Stored data entries
=====
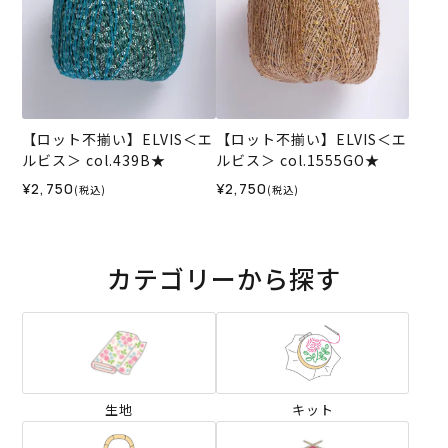
【ロット不揃い】ELVIS＜エ
【ロット不揃い】ELVIS＜エ
ルビス＞ col.439B★
ルビス＞ col.1555GO★
¥2,750
¥2,750
(税込)
(税込)
カテゴリーから探す
生地
キット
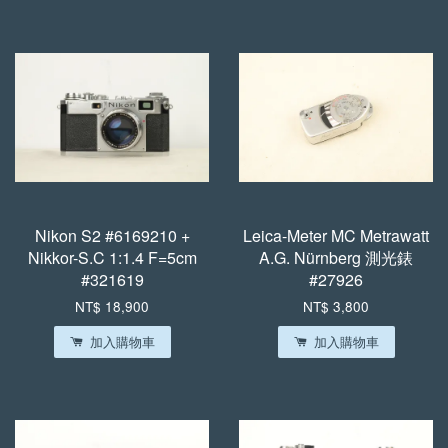
Nikon S2 #6169210 +
Leica-Meter MC Metrawatt
Nikkor-S.C 1:1.4 F=5cm
A.G. Nürnberg 測光錶
#321619
#27926
NT$ 18,900
NT$ 3,800
加入購物車
加入購物車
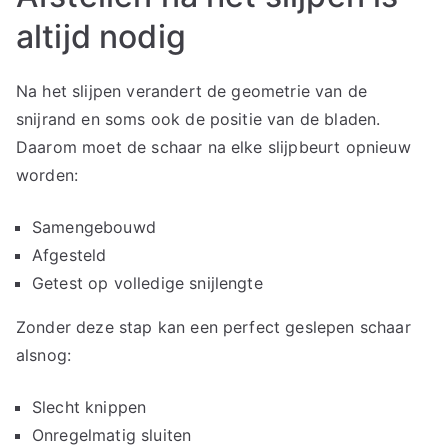
altijd nodig
Na het slijpen verandert de geometrie van de
snijrand en soms ook de positie van de bladen.
Daarom moet de schaar na elke slijpbeurt opnieuw
worden:
Samengebouwd
Afgesteld
Getest op volledige snijlengte
Zonder deze stap kan een perfect geslepen schaar
alsnog:
Slecht knippen
Onregelmatig sluiten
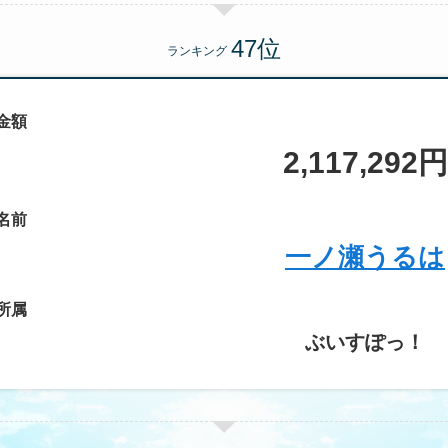
ランキング
金額
2,117,292円
名前
一ノ瀬うるは
所属
ぶいすぽっ！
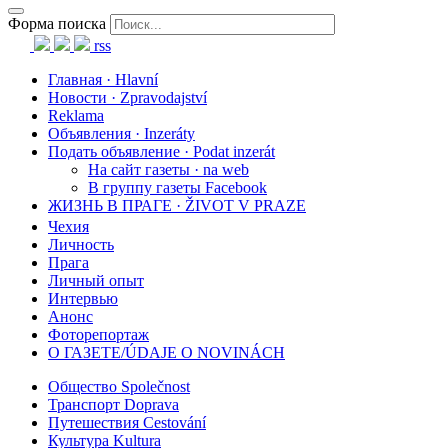
Форма поиска
rss
Главная · Hlavní
Новости · Zpravodajství
Reklama
Объявления · Inzeráty
Подать объявление · Podat inzerát
На сайт газеты · na web
В группу газеты Facebook
ЖИЗНЬ В ПРАГЕ · ŽIVOT V PRAZE
Чехия
Личность
Прага
Личный опыт
Интервью
Анонс
Фоторепортаж
О ГАЗЕТЕ/ÚDAJE O NOVINÁCH
Общество Společnost
Транспорт Doprava
Путешествия Cestování
Культура Kultura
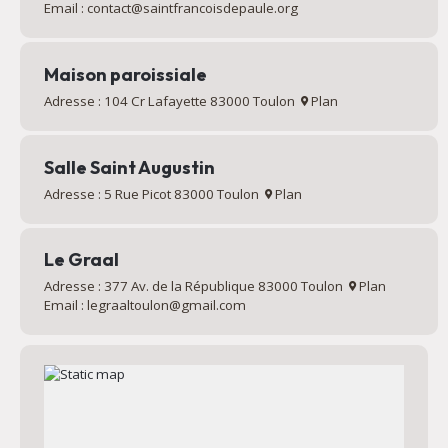
Email : contact@saintfrancoisdepaule.org
Maison paroissiale
Adresse : 104 Cr Lafayette 83000 Toulon
Plan
Salle Saint Augustin
Adresse : 5 Rue Picot 83000 Toulon
Plan
Le Graal
Adresse : 377 Av. de la République 83000 Toulon
Plan
Email : legraaltoulon@gmail.com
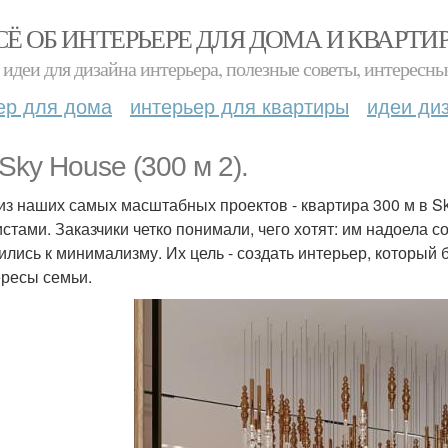
СЁ ОБ ИНТЕРЬЕРЕ ДЛЯ ДОМА И КВАРТИ
идеи для дизайна интерьера, полезные советы, интересны
ер для дома
интерьер для квартиры
идеи ди
Sky House (300 м 2).
из наших самых масштабных проектов - квартира 300 м в Sk
истами. Заказчики четко понимали, чего хотят: им надоела с
ились к минимализму. Их цель - создать интерьер, который б
ересы семьи.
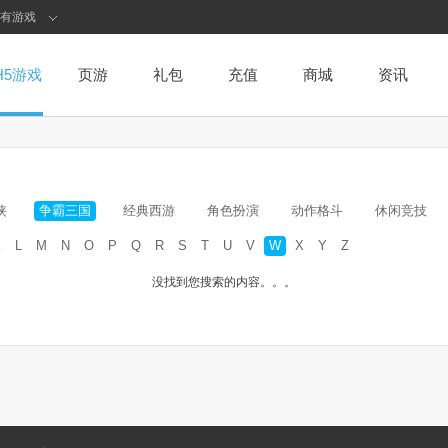
有游戏
H5游戏
页游
礼包
充值
商城
资讯
侠
争霸三国
经典西游
角色扮演
动作格斗
休闲竞技
K
L
M
N
O
P
Q
R
S
T
U
V
W
X
Y
Z
没找到您搜索的内容。。。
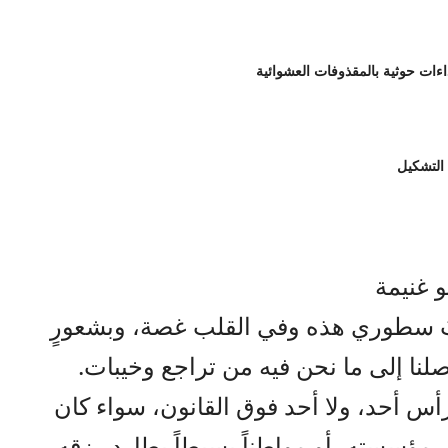
 التشكيل
و غنيمة
بُ سطوري هذه وفي القلب غصة، وبشعورٍ
ا إلى ما نحن فيه من تراجع وخيبات.
 رأس أحد، ولا أحد فوق القانون، سواء كان
مؤسسته، أو مواطناً بسيطاً يطارد رزقه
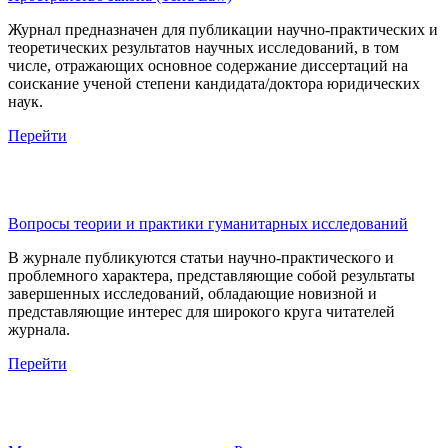
Журнал предназначен для публикации научно-практических и
теоретических результатов научных исследований, в том
числе, отражающих основное содержание диссертаций на
соискание ученой степени кандидата/доктора юридических
наук.
Перейти
Вопросы теории и практики гуманитарных исследований
В журнале публикуются статьи научно-практического и
проблемного характера, представляющие собой результаты
завершенных исследований, обладающие новизной и
представляющие интерес для широкого круга читателей
журнала.
Перейти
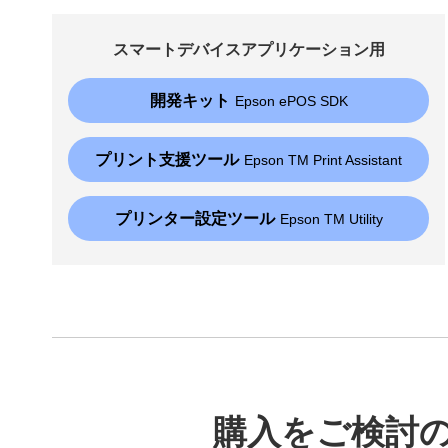
スマートデバイスアプリケーション用
開発キット
Epson ePOS SDK
プリント支援ツール
Epson TM Print Assistant
プリンター設定ツール
Epson TM Utility
購入をご検討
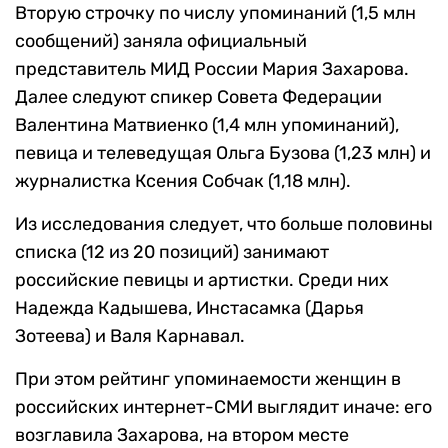
Вторую строчку по числу упоминаний (1,5 млн
сообщений) заняла официальный
представитель МИД России Мария Захарова.
Далее следуют спикер Совета Федерации
Валентина Матвиенко (1,4 млн упоминаний),
певица и телеведущая Ольга Бузова (1,23 млн) и
журналистка Ксения Собчак (1,18 млн).
Из исследования следует, что больше половины
списка (12 из 20 позиций) занимают
российские певицы и артистки. Среди них
Надежда Кадышева, Инстасамка (Дарья
Зотеева) и Валя Карнавал.
При этом рейтинг упоминаемости женщин в
российских интернет-СМИ выглядит иначе: его
возглавила Захарова, на втором месте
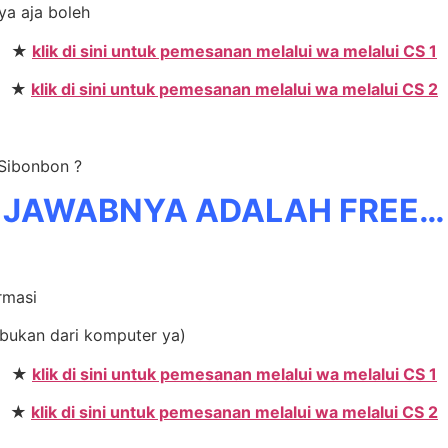
ya aja boleh
★
klik di sini untuk pemesanan melalui wa melalui CS 1
★
klik di sini untuk pemesanan melalui wa melalui CS 2
 Sibonbon ?
JAWABNYA ADALAH FREE…
ormasi
bukan dari komputer ya)
★
klik di sini untuk pemesanan melalui wa melalui CS 1
★
klik di sini untuk pemesanan melalui wa melalui CS 2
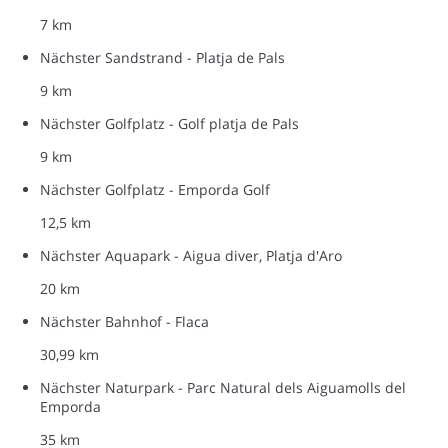
7 km
Nächster Sandstrand - Platja de Pals
9 km
Nächster Golfplatz - Golf platja de Pals
9 km
Nächster Golfplatz - Emporda Golf
12,5 km
Nächster Aquapark - Aigua diver, Platja d'Aro
20 km
Nächster Bahnhof - Flaca
30,99 km
Nächster Naturpark - Parc Natural dels Aiguamolls del
Emporda
35 km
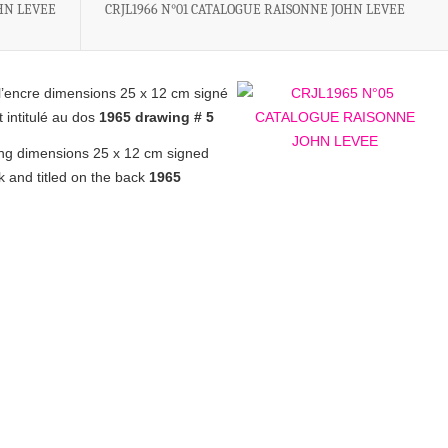
HN LEVEE
CRJL1966 N°01 CATALOGUE RAISONNE JOHN LEVEE
l’encre dimensions 25 x 12 cm signé
 intitulé au dos
1965
drawing # 5
ng dimensions 25 x 12 cm signed
k and titled on the back
1965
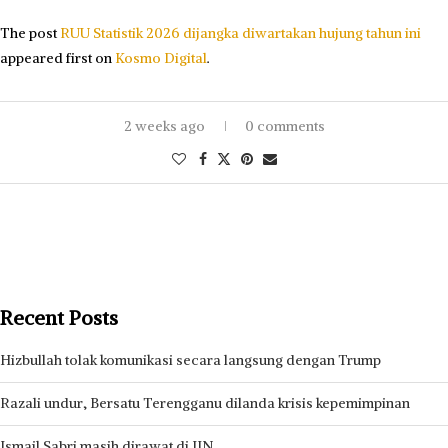
The post
RUU Statistik 2026 dijangka diwartakan hujung tahun ini
appeared first on
Kosmo Digital
.
2 weeks ago
0 comments
Recent Posts
Hizbullah tolak komunikasi secara langsung dengan Trump
Razali undur, Bersatu Terengganu dilanda krisis kepemimpinan
Ismail Sabri masih dirawat di IJN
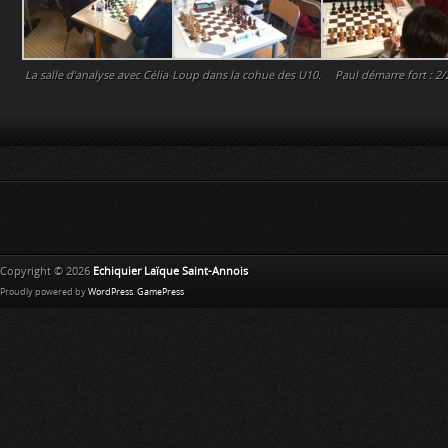
La salle d’analyse avec Célia
Loup dans la cohue des U10.
Paul démarre fort : 2/2
Copyright © 2026
Echiquier Laïque Saint-Annois
Proudly powered by
WordPress
.
GamePress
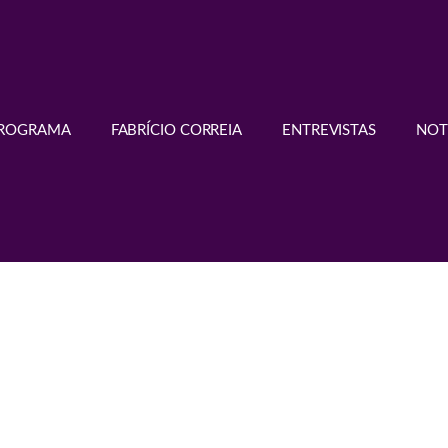
PROGRAMA
FABRÍCIO CORREIA
ENTREVISTAS
NOT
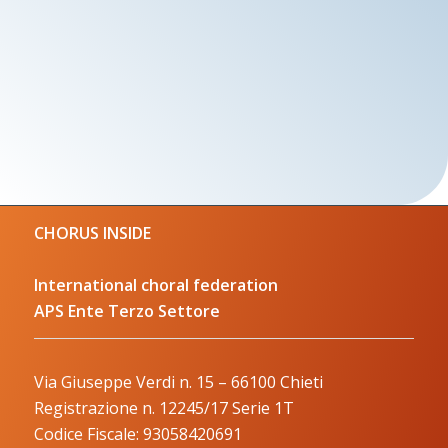
CHORUS INSIDE
International choral federation
APS Ente Terzo Settore
Via Giuseppe Verdi n. 15 – 66100 Chieti
Registrazione n. 12245/17 Serie 1T
Codice Fiscale: 93058420691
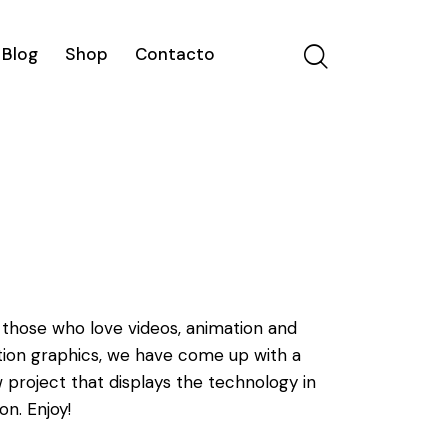
Blog
Shop
Contacto
 those who love videos, animation and
ion graphics, we have come up with a
 project that displays the technology in
on. Enjoy!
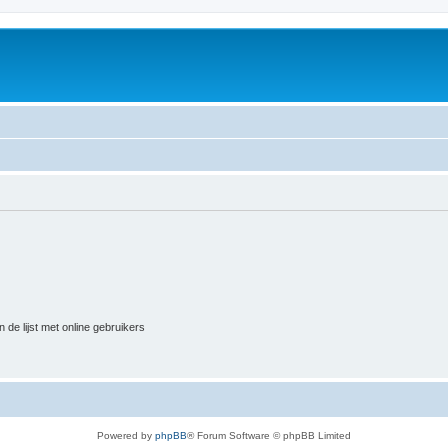
 de lijst met online gebruikers
Powered by
phpBB
® Forum Software © phpBB Limited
=====
▶ _Required action_: Select every line in the records that contains the string "Pals" and copy those lines.

▶ _Exercise solution_:
Nächster Sandstrand - Platja de Pals
Nächster Golfplatz - Golf platja de Pals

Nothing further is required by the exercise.